Depois, eu passei pelas mãos de muitos e muitas profissionais. Talvez nem lembre de todos. Morei seis anos em Porto Alegre, e, no final, no sexto ano, tive crises de pânico homéricas, fiquei seis meses sem sair de casa. Meu psicólogo cogitava a hipótese vir até a minha casa me ver. Ele fez isso uma vez. Mas queria me forçar a tentar sair. Mas dessa vez eu não conseguia. Enfim. Voltei para Caxias e comecei a me medicar, a ir em outra psicóloga. E as coisas começaram a melhorar. Desde então, troquei mais três vezes de psicóloga, indo da psicanálise para comportamental e voltando pra análise.
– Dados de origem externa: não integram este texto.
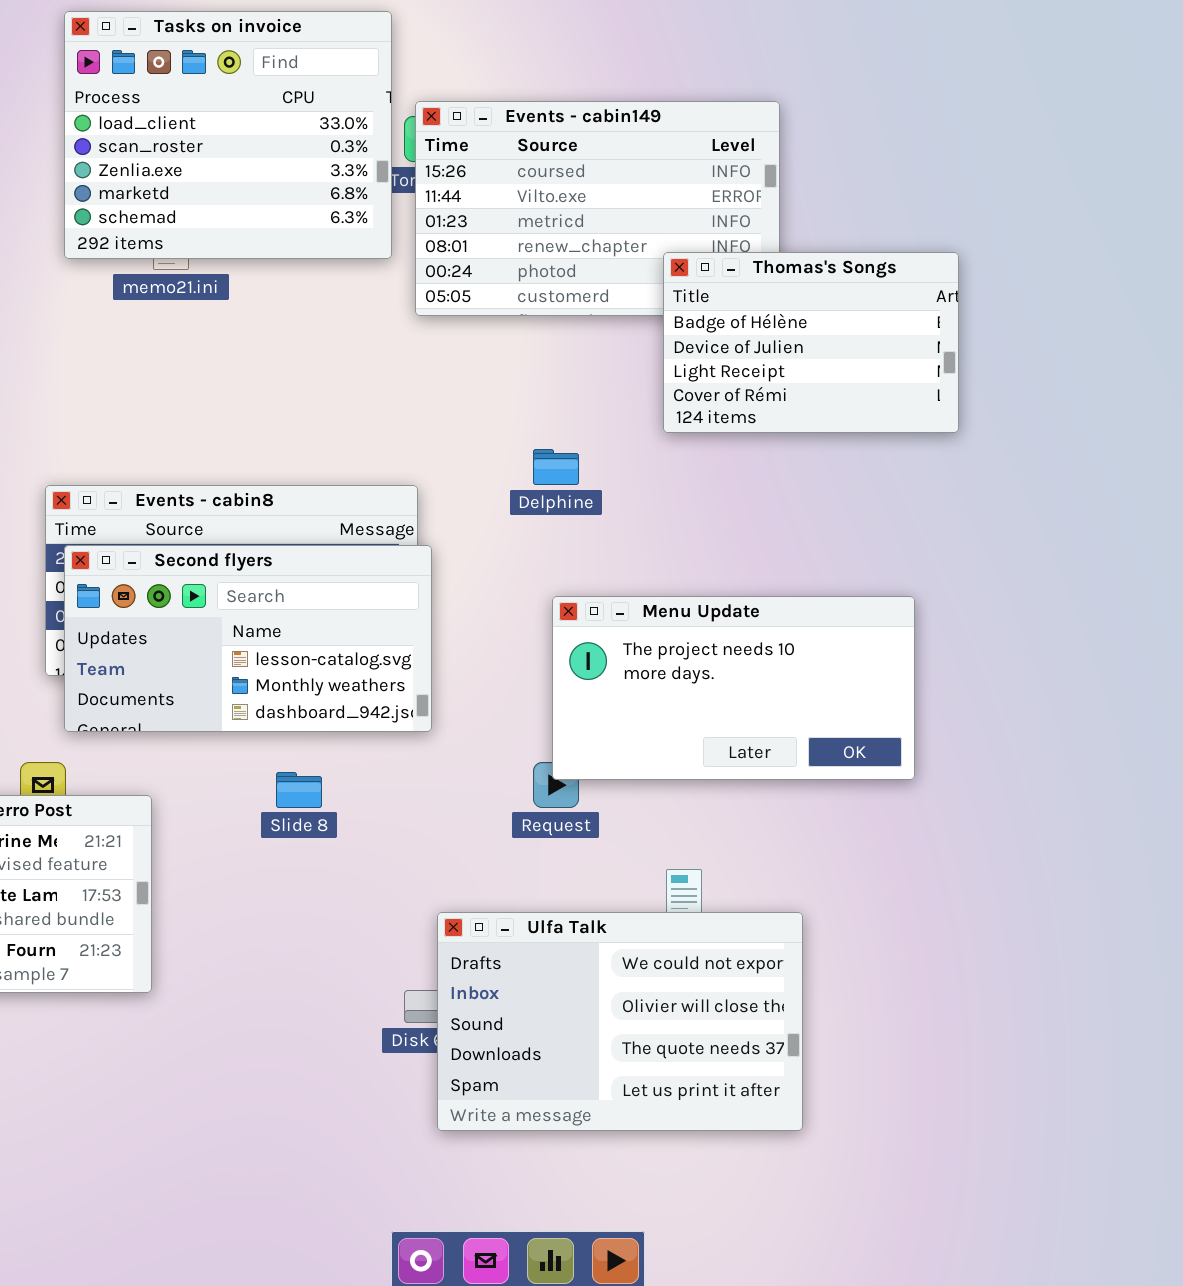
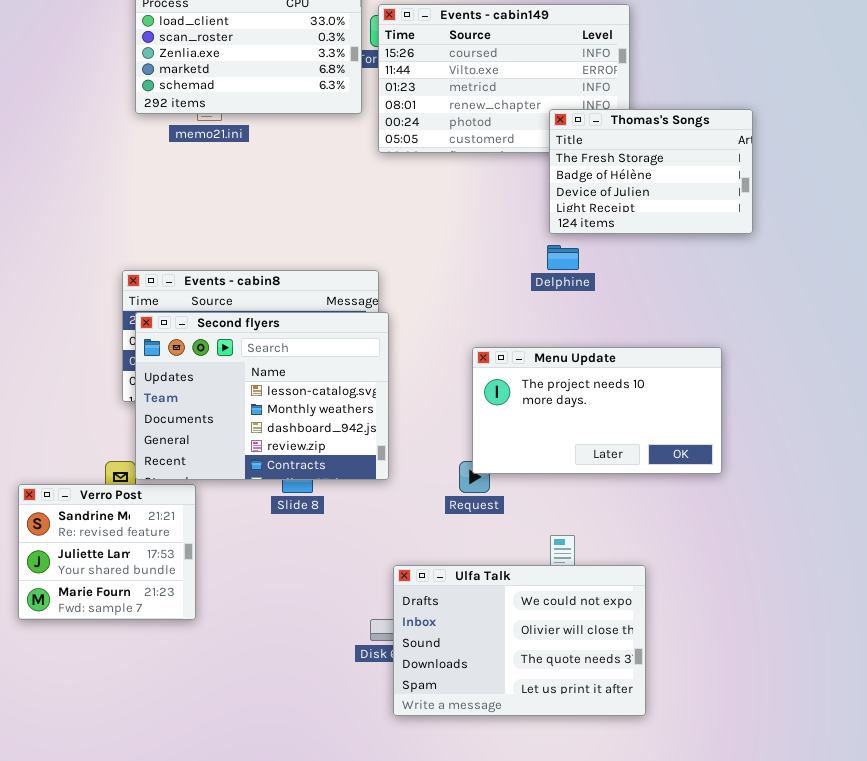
Thomas's Songs: [663,252,959,433] -> [549,109,753,234], scrolled up 1 row
Delphine: [533,449,579,485] -> [547,245,579,270], moved
Second flyers: [64,545,432,732] -> [135,312,389,480], resized

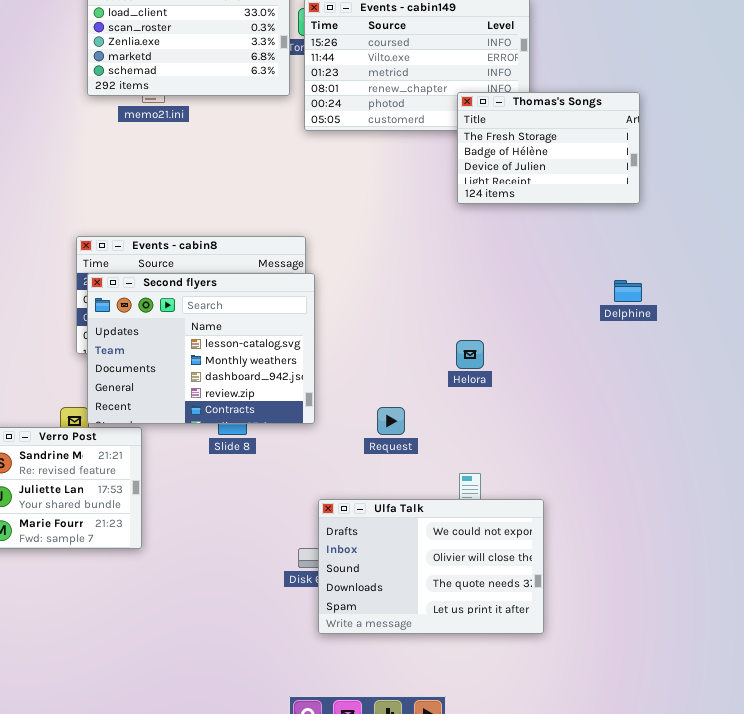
Delphine: [547,245,579,270] -> [614,280,642,302], moved
Menu Update: [472,347,722,474] -> none, closed

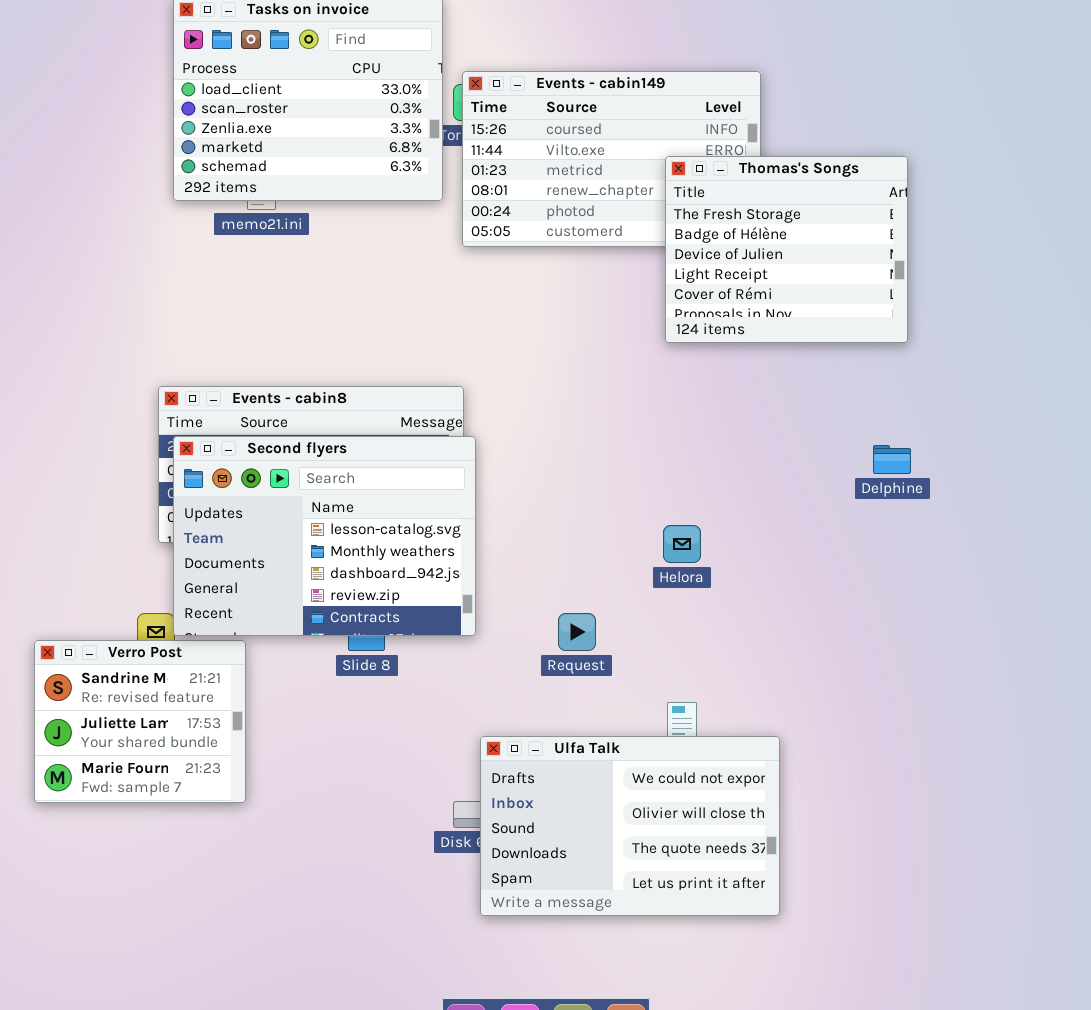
Thomas's Songs: [457,92,640,204] -> [665,156,908,343], resized

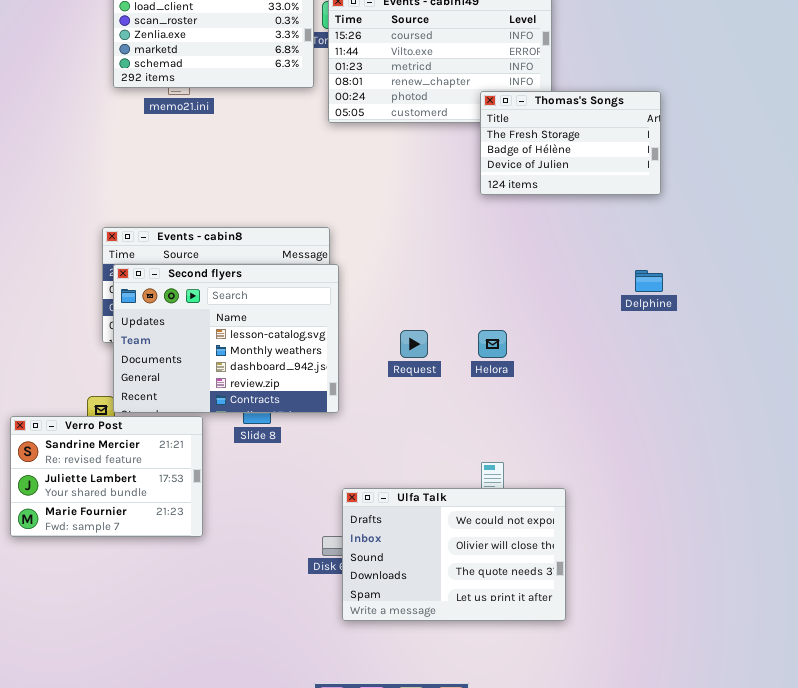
Thomas's Songs: [665,156,908,343] -> [480,91,661,195], resized
Request: [558,613,596,651] -> [400,330,428,358], moved
Verro Post: [34,640,246,803] -> [10,416,203,537], resized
Uma das grandes questões que tenho me resignado a apreender, com a análise, é aquela que atribuem a Platão, mas que pode ser de qualquer outro grego da época: conhece a ti mesmo. Isso talvez seja o mais difícil porque na maior parte das vezes a gente não quer conhecer o nosso lado obscuro, brutal e frágil. A gente lida com isso de diversas formas, seja comprando muito no Shopee, torcendo pro Caxias ou dormindo 16 horas seguidas.
A questão, pra mim, é que a terapia faz sentido, desde cedo, desde a minha adolescência. Talvez eu nunca me conheça de uma forma ideal, porque acho que ninguém se conhece dessa forma. Mas eu me respeito um pouco mais, consigo gostar um pouco mais de mim, e sei que muitos dos meus próprios erros foram intencionais, porque eu quero, de certa forma, me machucar. Essa é a velha pulsão de morte do Dr. Freud. Mas é bom saber disso. É melhor saber do que não saber. A terapia tem sido isso, um conhecimento, não só meu, de mim, mas do mundo, de um mundo que às vezes é um pouco mais tangível, acessível e compreensível. Mesmo que na sua podridão.